We have set out some reflections on governance in the public interest, drawing on our experience of our annual reviews, investigating specific areas of concern, and international work.
In this paper the Authority sets out some reflections on governance in the public interest, drawing on its experience of its annual reviews, investigating specific areas of concern, and international work.
Over the past decade the governance of the health and care professional regulators in the UK has been transformed. The UK approach is no longer self-regulation but shared regulation; regulation shared by professions and the public in the interests of society as a whole. The councils or boards of the professional regulators are now much smaller, and have a balanced number of appointed professional and public members, rather than the large, elected, representative bodies of old. Presidents have become chairs and many are public rather than professional members.
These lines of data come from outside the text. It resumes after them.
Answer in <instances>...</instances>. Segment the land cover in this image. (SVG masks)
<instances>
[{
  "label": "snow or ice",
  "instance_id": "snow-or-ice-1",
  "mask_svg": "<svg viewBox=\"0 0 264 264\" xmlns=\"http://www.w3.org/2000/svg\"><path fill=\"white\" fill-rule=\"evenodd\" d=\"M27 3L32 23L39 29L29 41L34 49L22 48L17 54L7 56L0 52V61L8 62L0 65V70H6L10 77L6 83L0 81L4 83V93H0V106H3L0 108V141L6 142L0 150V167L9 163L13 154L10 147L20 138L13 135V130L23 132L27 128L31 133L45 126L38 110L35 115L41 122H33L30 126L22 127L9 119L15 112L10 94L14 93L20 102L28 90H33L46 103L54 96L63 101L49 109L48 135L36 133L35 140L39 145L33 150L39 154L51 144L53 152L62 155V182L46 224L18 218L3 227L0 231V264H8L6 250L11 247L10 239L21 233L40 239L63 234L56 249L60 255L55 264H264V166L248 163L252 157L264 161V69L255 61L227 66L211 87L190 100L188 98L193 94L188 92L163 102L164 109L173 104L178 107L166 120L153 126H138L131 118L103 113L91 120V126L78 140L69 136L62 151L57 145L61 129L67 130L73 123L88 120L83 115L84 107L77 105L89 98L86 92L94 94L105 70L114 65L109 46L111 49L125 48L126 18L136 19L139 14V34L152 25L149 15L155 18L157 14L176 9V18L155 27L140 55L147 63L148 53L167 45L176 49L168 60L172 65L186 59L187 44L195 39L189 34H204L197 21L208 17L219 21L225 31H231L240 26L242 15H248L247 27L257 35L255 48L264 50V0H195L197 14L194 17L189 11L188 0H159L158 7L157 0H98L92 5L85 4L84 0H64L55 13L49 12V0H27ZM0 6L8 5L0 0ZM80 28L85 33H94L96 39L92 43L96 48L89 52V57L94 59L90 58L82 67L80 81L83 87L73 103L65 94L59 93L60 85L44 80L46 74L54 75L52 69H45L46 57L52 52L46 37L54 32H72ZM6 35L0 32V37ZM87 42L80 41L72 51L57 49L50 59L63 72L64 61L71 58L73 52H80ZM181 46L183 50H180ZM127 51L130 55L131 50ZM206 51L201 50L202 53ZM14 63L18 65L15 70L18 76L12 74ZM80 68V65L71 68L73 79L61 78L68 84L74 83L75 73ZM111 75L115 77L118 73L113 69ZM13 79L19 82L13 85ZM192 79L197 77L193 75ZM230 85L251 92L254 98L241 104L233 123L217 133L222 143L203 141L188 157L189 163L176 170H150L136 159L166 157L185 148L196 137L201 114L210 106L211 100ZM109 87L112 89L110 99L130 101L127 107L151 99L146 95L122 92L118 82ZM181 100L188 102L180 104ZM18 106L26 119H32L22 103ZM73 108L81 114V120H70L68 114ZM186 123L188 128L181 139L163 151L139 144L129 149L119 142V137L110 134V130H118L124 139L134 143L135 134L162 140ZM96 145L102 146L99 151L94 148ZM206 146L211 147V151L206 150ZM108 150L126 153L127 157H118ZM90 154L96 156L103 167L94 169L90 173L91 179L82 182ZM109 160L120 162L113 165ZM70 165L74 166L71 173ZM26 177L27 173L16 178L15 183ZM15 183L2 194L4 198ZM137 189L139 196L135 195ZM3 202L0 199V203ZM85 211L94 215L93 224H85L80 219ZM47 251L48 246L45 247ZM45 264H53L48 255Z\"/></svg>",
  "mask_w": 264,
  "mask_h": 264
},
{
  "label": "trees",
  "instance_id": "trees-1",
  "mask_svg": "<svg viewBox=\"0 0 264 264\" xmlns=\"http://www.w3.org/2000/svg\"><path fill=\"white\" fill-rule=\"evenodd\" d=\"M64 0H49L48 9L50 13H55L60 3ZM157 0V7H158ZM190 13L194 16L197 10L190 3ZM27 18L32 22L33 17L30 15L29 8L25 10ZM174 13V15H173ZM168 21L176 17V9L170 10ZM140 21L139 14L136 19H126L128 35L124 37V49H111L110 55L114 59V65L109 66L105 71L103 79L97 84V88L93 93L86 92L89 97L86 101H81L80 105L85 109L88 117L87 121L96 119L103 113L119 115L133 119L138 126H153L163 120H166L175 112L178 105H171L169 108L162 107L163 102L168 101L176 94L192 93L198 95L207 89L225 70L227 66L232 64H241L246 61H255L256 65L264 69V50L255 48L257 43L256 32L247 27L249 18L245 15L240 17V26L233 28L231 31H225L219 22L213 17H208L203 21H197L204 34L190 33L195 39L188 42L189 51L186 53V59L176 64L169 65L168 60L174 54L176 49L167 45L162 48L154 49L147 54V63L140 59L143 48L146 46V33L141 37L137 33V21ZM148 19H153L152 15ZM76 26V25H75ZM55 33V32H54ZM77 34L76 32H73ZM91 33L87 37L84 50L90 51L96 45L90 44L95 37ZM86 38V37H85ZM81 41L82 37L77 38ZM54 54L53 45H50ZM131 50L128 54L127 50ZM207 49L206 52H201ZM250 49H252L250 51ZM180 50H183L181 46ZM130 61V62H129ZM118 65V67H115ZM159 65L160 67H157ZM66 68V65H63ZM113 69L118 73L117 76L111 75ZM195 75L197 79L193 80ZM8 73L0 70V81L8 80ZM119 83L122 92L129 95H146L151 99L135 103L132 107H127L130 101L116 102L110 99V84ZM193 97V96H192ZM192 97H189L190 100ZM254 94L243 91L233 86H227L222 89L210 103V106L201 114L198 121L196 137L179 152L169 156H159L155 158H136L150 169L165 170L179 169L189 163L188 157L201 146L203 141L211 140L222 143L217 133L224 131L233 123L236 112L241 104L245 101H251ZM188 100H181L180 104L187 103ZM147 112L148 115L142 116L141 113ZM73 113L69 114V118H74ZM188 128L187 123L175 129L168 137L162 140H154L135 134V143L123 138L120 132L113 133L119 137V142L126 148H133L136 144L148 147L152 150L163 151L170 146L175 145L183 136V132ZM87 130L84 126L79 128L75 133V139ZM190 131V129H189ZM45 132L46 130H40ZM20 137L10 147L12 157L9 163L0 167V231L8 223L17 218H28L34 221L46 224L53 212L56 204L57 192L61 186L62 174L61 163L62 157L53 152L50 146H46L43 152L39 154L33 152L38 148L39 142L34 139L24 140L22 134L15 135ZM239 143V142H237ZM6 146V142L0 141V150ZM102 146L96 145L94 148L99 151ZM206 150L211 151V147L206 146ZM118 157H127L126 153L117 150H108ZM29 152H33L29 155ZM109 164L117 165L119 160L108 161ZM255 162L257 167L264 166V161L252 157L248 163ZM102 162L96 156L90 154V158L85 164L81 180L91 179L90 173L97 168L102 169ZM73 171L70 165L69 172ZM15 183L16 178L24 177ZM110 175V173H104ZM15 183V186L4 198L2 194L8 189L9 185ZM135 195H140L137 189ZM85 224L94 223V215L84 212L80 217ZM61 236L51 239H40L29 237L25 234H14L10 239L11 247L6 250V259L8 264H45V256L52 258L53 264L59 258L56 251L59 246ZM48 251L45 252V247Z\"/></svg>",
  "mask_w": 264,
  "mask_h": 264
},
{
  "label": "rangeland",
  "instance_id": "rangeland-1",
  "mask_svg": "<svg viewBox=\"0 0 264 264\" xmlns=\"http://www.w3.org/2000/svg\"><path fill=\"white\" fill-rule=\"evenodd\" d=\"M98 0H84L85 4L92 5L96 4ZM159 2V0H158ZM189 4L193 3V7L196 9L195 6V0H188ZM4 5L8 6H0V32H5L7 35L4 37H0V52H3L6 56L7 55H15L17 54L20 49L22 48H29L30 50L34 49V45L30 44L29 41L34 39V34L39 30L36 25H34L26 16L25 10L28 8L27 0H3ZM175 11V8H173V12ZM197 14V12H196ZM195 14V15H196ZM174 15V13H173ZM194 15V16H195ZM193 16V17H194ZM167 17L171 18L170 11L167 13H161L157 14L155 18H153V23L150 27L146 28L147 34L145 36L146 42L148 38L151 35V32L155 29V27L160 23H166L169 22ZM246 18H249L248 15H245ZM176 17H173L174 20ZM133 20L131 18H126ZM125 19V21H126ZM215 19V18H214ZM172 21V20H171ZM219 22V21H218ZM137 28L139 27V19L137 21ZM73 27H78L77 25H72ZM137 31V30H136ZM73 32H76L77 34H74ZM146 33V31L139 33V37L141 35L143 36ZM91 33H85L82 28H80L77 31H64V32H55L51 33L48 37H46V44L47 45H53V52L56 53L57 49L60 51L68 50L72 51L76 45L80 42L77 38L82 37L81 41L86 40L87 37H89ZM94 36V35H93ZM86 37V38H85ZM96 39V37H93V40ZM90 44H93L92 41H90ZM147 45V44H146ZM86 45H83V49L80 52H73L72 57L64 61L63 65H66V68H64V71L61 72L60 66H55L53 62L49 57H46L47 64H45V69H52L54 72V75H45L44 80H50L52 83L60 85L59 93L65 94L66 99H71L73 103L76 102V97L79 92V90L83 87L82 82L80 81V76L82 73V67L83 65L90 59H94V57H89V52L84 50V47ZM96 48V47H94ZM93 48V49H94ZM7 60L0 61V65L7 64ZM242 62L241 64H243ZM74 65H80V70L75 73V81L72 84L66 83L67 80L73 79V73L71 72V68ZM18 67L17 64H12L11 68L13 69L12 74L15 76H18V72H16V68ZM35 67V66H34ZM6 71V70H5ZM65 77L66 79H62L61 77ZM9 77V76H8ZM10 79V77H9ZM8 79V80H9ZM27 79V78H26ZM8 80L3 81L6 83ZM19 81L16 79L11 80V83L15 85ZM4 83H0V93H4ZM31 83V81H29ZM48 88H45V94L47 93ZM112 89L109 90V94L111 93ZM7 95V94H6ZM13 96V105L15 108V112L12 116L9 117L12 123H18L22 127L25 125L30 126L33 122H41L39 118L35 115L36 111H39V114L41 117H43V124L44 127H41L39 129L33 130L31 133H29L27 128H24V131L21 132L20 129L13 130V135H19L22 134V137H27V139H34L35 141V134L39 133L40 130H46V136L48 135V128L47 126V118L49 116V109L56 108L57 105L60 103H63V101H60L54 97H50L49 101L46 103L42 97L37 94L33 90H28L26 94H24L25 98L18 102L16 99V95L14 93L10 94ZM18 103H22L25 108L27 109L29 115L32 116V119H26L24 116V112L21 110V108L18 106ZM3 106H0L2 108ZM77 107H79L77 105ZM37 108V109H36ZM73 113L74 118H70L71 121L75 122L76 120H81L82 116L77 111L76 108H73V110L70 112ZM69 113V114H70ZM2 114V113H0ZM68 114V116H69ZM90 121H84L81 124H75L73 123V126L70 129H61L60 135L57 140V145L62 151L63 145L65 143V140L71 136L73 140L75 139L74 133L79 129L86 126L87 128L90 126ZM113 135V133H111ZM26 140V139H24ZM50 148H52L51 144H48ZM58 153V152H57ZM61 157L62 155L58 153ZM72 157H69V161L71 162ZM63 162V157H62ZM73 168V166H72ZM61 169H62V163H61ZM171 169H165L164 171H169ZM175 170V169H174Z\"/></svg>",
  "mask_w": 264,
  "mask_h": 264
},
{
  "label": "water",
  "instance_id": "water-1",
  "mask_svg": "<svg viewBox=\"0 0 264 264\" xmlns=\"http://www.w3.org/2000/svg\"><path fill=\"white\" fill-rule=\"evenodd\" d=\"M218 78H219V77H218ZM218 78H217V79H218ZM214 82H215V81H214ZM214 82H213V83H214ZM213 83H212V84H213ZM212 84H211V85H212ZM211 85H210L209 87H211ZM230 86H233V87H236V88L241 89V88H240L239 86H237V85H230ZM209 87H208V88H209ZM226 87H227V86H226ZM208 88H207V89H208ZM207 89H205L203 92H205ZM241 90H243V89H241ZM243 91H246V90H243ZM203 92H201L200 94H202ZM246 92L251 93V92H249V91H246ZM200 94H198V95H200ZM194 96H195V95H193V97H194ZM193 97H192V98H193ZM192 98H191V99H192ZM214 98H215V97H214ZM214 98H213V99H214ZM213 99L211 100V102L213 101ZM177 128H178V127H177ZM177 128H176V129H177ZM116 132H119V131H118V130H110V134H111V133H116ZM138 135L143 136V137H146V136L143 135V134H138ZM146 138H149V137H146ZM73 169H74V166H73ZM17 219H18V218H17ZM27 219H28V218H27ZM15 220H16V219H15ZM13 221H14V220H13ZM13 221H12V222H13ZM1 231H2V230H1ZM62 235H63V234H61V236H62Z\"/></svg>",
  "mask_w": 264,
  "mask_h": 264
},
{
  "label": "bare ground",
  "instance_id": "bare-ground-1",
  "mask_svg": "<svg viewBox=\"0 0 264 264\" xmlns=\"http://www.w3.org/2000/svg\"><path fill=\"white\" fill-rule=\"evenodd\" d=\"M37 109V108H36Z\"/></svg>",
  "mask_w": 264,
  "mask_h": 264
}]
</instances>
The focus of regulation on serving the public rather than the professions is manifest in these reforms, and is mirrored in similar developments in professional regulation in other sectors, such as the regulation of legal professionals.
Nevertheless, in the last few years instances of ineffective governance in some of the regulators we oversee have resulted in internal conflict and external loss of professional and public confidence. In the reviews that we have undertaken we have found examples of inappropriate personal and corporate behaviour which may have presented risks to the public interest and therefore warrant a wider reflection on what good governance looks like in a modern regulator.
In this paper we draw on our experience of annual reviews of the regulators’ performance; of investigating specific areas of concern such as our reports on the Nursing and Midwifery Council, the General Dental Council, and the General Social Care Council; and of developing policy in the sector to reflect on these issues. We also draw on our international experience, for example the review we conducted last year at the request of the Nursing Council of New Zealand which looked specifically at governance. We identify some common themes and concerns which we are aware others, notably the Committee on Standards in Public Life, have recognised too. We hope the regulators, the Departments of Health and those who hold other public office will wish to consider the reflections we offer in this paper.